Unlike in the earlier stages, the biological, psychological and social influences are at work in this stage. Regardless of how an individual has been raised, the personal ideologies of that person are independently chosen. On many occasions this results in conflict with adults regarding political and religious orientations. This limits the effectiveness of counseling because that individual has his/her own ideologies. The other field whereby the adolescents choose for themselves is in their choice of careers. However, on many occasions their parents may want to make decisions on their children behalf with regards to careers. Nevertheless, if the society insists on a given issue, then the adolescent might concede to external pressure and this in essence restricts the adolescents’ ability to experiment. When an individual settles on a vocation or worldview, that individual will be able to incorporate this element of self definition into numerous areas of the society. Erikson argued that identity can only be established once an individual balances both what they have and what they will do with what they have (Cavanaugh, 2004)

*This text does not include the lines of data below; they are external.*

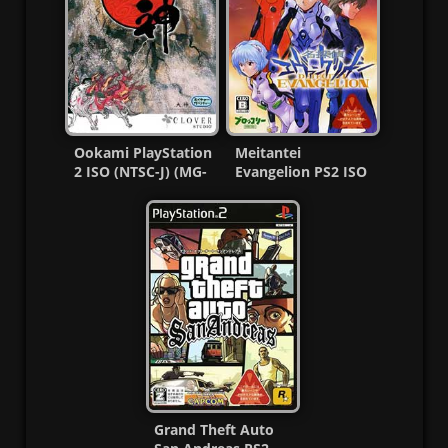
Ookami PlayStation
Meitantei
2 ISO (NTSC-J) (MG-
Evangelion PS2 ISO
MF)
(NTSC-J) (MG-MF)
Grand Theft Auto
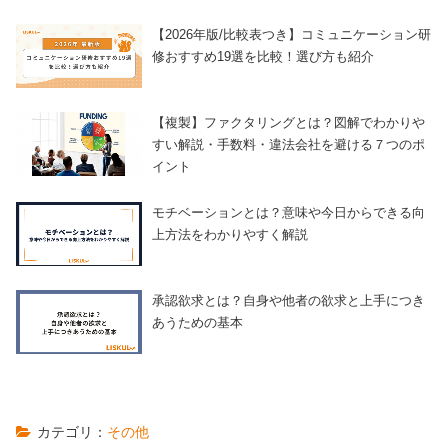
【2026年版/比較表つき】コミュニケーション研
修おすすめ19選を比較！選び方も紹介
【複製】ファクタリングとは？図解でわかりや
すい解説・手数料・違法会社を避ける７つのポ
イント
モチベーションとは？意味や今日からできる向
上方法をわかりやすく解説
承認欲求とは？自身や他者の欲求と上手につき
あうための基本
カテゴリ：
その他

Early adolescence is normally a very critical period in the stages of development since it entails an essential evolution from childhood to self sufficiency and adulthood dependence. The psychosocial development theory by Erikson attempts to explain the behaviors of adolescents during this period when the psychosocial crisis is between role confusion and identity, with the main question that the adolescents struggle with being on their identity and what their role in society. Early adolescents are continuously occupied by how they appear or how they are viewed by peers. This period is also characterized by numerous changes in psychological and biological aspects in relation with counselors, teachers, and peers. Middle school transition can be hard for early adolescents, particularly for adolescents who are faced with other problems in their lives. Teachers and counselors can ease the transition process by helping adolescents to successfully negotiate the transformations that they go through. Administrators, Counselors, and teachers can achieve this by cooperating, involving the parents of adolescents, giving responsive counseling especially on personal issues, formulating curricula and programs that enhance the development of students in different domains, campaigning for the different needs of all adolescents, and promoting cultural sensitivity and awareness.